短編の間へ翠玉館玄関へ

『待ち人』

 海の向こうに微かに見える、黒い霧に包まれた魔王城を彼女は港からずっと見つめ続けています。彼女の夫が魔王軍討伐部隊の一員に選ばれ、この港から旅立ってから数年の時が過ぎました。王命で編成された討伐部隊は魔王軍の猛攻に壊滅的な損害を受け、街に生還した戦士はごくわずか。その中に彼女の夫はいませんでした。「必ず生きて帰る」と約束した夫を迎えるため彼女は毎日港へ行き、一心に魔王城の方を見つめていました。多くの人が「もう諦めてはどうか」と言いましたが、「あの人は約束を守る人ですから」と静かにしかし強く首を振り続けます。僕はそんな彼女をずっと見つめ続けていました。彼女の夫は僕の長年の友人でもあり、彼の帰還を僕も願っていました。しかし何年経っても帰ってこない彼と、諦めずに待ち続ける彼女にもどかしい想いでいっぱいでした。そう、僕は彼女に恋をしていたのです。彼女が友人を選んだ時、僕は彼との友情を壊さぬよう必死でした。彼は王にも一目置かれる凄腕の戦士で、僕は駆け出しの学者。彼も彼女も僕の想いは知らない。幸せそうに寄り添う2人に、これでいいのだとようやく思えるようになった頃、魔王軍の侵攻が始まり彼は魔王軍討伐部隊に選ばれたのです。誰もが納得の人選でした。不安そうな彼女へ「必ず生きて帰る」と誓った彼の姿に、邪な想いは一切湧きませんでした。いっそ僕が選ばれていれば、叶わぬ恋を抱え戦場で散ってしまえれば、どんなに楽だっただろうとは思います。けれど学者の僕に戦う力など無く、不安げな彼女と共に討伐部隊を見送るしかありませんでした。時が経ち魔王軍の侵攻に皆が怯え外出を控えるようになっても、彼女は港へ行く事をやめません。僕は彼女の安全のためと称して港へ同行します。手を伸ばせば触れられる所に恋しい人がいる、けれど彼女の瞳は僕を映さない。僕達は夜明け頃に黙って港へ行き、陽が暮れると「もう少し待つ」と言い張る彼女を「夜は魔物が活発化して危険だから」と宥めて街へ戻る、雨の日も雪の日もそんな日々を繰り返していました。

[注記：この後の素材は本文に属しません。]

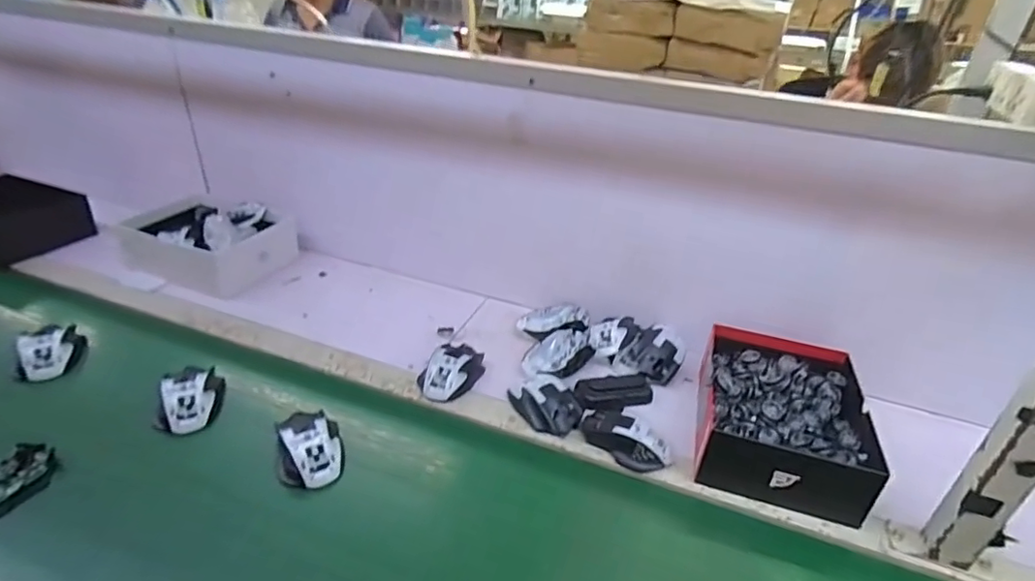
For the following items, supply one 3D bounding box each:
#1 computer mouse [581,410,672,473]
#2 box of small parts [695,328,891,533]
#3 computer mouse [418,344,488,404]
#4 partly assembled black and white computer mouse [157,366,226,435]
[{"bbox_3d":[0.138,0.185,0.703,0.111,0.032,0.068,13,33,15],"label":"computer mouse"},{"bbox_3d":[0.339,0.160,0.722,0.192,0.079,0.244,13,33,15],"label":"box of small parts"},{"bbox_3d":[-0.094,0.113,0.803,0.069,0.036,0.106,18,35,22],"label":"computer mouse"},{"bbox_3d":[-0.421,0.139,0.716,0.068,0.035,0.088,-5,33,-13],"label":"partly assembled black and white computer mouse"}]

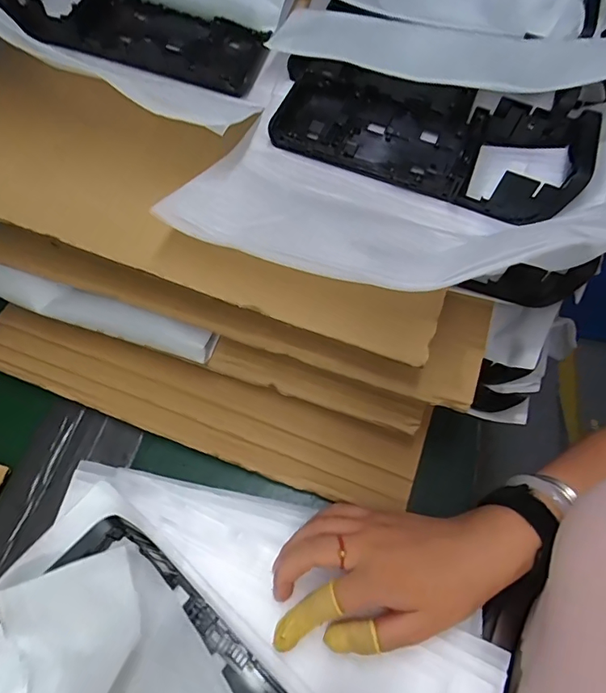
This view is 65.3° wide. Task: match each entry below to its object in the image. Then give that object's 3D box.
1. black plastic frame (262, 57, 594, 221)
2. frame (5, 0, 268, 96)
[{"bbox_3d":[0.084,-0.161,0.342,0.227,0.039,0.095,21,65,13],"label":"black plastic frame"},{"bbox_3d":[-0.137,-0.264,0.389,0.205,0.025,0.093,22,64,-1],"label":"frame"}]

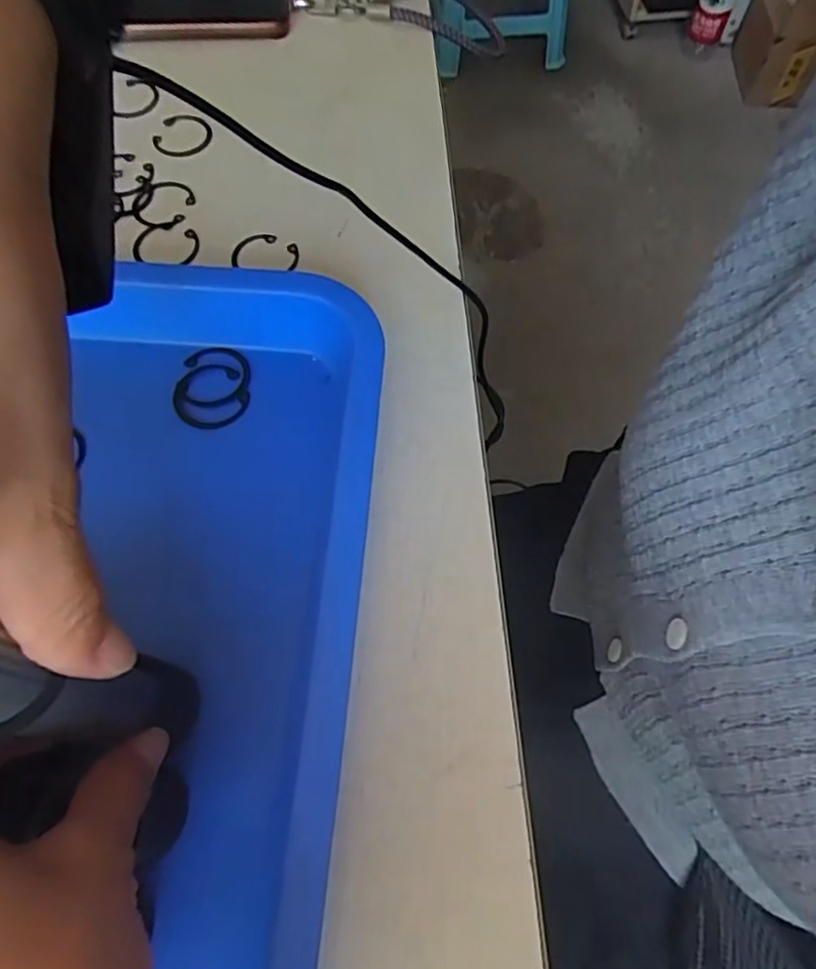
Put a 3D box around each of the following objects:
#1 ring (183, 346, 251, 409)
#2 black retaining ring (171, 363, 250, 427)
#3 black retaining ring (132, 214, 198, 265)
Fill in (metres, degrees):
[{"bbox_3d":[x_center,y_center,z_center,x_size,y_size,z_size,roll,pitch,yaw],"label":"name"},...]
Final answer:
[{"bbox_3d":[-0.094,-0.054,0.315,0.032,0.004,0.034,0,64,0],"label":"ring"},{"bbox_3d":[-0.096,-0.043,0.311,0.034,0.004,0.037,0,64,0],"label":"black retaining ring"},{"bbox_3d":[-0.136,-0.134,0.360,0.035,0.006,0.035,0,64,0],"label":"black retaining ring"}]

 それからまた何年かが過ぎた頃、勇気ある若者が仲間と共に魔王を討ったという報せが世界中に届きました。魔王城のあった位置にもう不穏な霧は見えません。そして、戻って来ない彼を彼女は未だに待ち続けています。「彼の事は諦めて、僕と」何度そう言いかけたでしょう。しかし彼女は僕の言いたい事を察したかのように静かに首を振り、強い意志を湛えた微笑を浮かべるのです。その深い想いに僕は何も言えなくなるのです。そうして僕も彼女も歳を取って、彼女の豊かな栗色の髪が白く染まり、港まで歩く足取りもおぼつかなくなっても、僕達は港へ行く事をやめませんでした。それはもう、儀式のようになっていたのです。
ある日、僕は飲み物を買うため少しだけ港を離れました。それは特に変わった事ではなく、日常的な事でした。彼女が好きなお茶も買って戻ると、彼女は振り返って顔を輝かせたのです。
「やっと、帰ってきてくれたのね。」
彼女の言葉に僕は混乱しました。僕がほんの数分港を離れた事がそんなにも不安だったのでしょうか。しかし僕を見上げて嬉しそうに涙を零す彼女の瞳に、相変わらず僕は映っていない。彼女はもう疲れてしまったのかもしれません。彼が帰ってくると信じ続ける事は、彼女の愛情の証であり生きる糧でした。彼の帰還を諦める事は、彼女の死と同義だったのでしょう。彼女は涙を拭って僕の顔を見つめます。その瞳には一点の曇りもありませんでした。
「おかえりなさい。」
「ただいま。遅くなってすまない。」
「いいんです、貴方が帰ってきてくれたならそれで。」
長い間、彼を愛し帰りを待ち続けた彼女を絶望させたくはありません。僕に彼の幻影を見たのなら、彼女の幸せな夢を壊したくなかったのです。真っ白な髪、しわの刻まれた顔、痩せさらばえた身体、震える足、おそらく彼女はもう長くないのでしょう。無論、僕も。それだけの時が経ったのですから。ただそれでも彼女は美しかったのです。僕を見てくれない彼女、帰って来なかった彼。天国へ行ったら彼に文句を言ってやろう、そんな事をちらりと考えながら、僕は涙をこらえ幼子のように泣きじゃくる彼女の背をそっと撫で続けていました。